ERIC Number: ED102229
Record Type: RIE
Publication Date: 1974
Reference Count: 0
Our Housing Mess...And What Can Be Done About It.
The housing crisis in the United States is primarily urban. Unlike areas of urban blight, rural alums are not slums of despair by any means. "Slums of despair" is a term used in a recent study of urban life to describe those areas in some of our inner cities whose inhabitants feel they are utterly trapped--that they stand little chance of improving their lot. In the study, these desperate regions were contrasted with so-called "slums of hope," where there was some visible evidence that government or the community was committed to building new housing or rehabilitating what existed, as well as to creating jobs. This book is concerned with the ways in which America's hopeless slums might be turned into healthy communities. In city after city, the reduction of housing stock has far outstripped the total construction of new housing. The reasons for this erosion of badly needed low-rent housing are complex. Housing subsidies--which means, primarily, subsidies for land acquisition, mortgage interest and rent--are absolutely essential if new housing is to be created to meet the needs of low-income families. But successive administrations and a Congress not particularly responsive to urban problems have cut back and will continue to cut back such subsidies, and so these indispensable programs are dying on the vine. (Author/JM)

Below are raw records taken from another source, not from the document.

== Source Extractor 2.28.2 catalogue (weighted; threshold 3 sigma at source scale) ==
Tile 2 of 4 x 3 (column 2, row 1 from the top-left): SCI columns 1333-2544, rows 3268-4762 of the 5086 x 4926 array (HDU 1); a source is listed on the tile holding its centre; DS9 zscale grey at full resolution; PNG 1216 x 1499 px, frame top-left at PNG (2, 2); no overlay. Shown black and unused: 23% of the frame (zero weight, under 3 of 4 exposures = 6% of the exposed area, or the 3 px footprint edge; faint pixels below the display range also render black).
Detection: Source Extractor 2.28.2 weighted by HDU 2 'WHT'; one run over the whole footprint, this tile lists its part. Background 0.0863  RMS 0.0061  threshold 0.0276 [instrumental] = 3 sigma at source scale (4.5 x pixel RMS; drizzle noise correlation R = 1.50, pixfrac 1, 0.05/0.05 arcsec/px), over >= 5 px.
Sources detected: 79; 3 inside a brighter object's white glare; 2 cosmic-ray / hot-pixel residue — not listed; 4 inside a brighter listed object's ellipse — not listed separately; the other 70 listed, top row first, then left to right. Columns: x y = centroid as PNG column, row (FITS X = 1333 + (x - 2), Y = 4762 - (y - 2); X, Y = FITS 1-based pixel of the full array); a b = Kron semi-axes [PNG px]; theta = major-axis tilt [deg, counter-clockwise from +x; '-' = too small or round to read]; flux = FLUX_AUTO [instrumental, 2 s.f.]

Descriptors: Economically Disadvantaged, Federal Government, Federal Programs, Government Role, Housing Industry, Housing Needs, Inner City, Low Rent Housing, Policy Formation, Political Issues, Poverty Areas, Public Policy, Real Estate, Residential Patterns, Urban Problems
Inst. of Human Relations Press, 165 E. 56 St., New York, New York 10022 ($1.25)
Publication Type: Books
Education Level: N/A
Authoring Institution: American Jewish Committee, New York, NY. Inst. of Human Relations.